## Records for the exercise
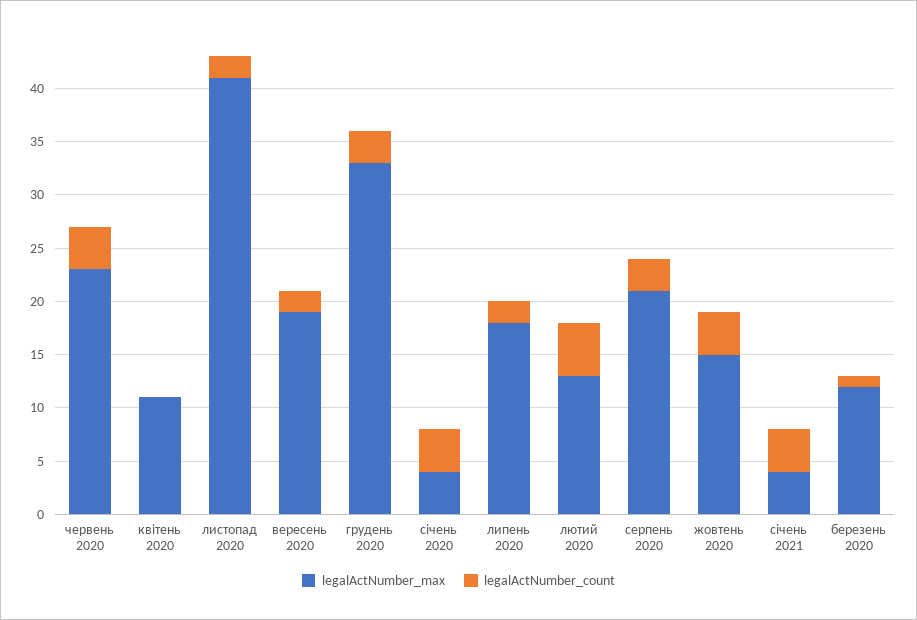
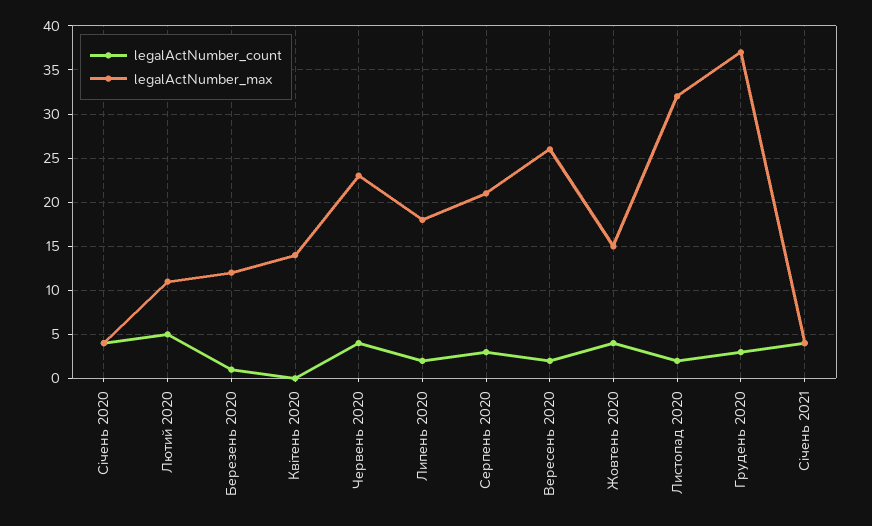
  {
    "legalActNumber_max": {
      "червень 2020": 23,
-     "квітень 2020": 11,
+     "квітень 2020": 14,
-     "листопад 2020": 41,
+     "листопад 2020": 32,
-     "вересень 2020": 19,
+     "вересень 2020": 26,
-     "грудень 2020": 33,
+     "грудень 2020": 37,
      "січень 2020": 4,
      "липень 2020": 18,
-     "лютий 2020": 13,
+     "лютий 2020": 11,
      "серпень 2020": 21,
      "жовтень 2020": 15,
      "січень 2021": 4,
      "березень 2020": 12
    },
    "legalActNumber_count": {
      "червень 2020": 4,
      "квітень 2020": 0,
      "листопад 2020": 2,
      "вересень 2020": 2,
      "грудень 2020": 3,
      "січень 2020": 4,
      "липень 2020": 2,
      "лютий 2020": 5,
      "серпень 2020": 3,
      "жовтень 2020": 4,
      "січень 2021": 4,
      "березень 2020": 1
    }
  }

## What you have to do
Pictures stay out of the copy, while everything else in the records above goes in exactly as written.

## Solution for this task
  {
    "legalActNumber_max": {
      "червень 2020": 23,
-     "квітень 2020": 11,
+     "квітень 2020": 14,
-     "листопад 2020": 41,
+     "листопад 2020": 32,
-     "вересень 2020": 19,
+     "вересень 2020": 26,
-     "грудень 2020": 33,
+     "грудень 2020": 37,
      "січень 2020": 4,
      "липень 2020": 18,
-     "лютий 2020": 13,
+     "лютий 2020": 11,
      "серпень 2020": 21,
      "жовтень 2020": 15,
      "січень 2021": 4,
      "березень 2020": 12
    },
    "legalActNumber_count": {
      "червень 2020": 4,
      "квітень 2020": 0,
      "листопад 2020": 2,
      "вересень 2020": 2,
      "грудень 2020": 3,
      "січень 2020": 4,
      "липень 2020": 2,
      "лютий 2020": 5,
      "серпень 2020": 3,
      "жовтень 2020": 4,
      "січень 2021": 4,
      "березень 2020": 1
    }
  }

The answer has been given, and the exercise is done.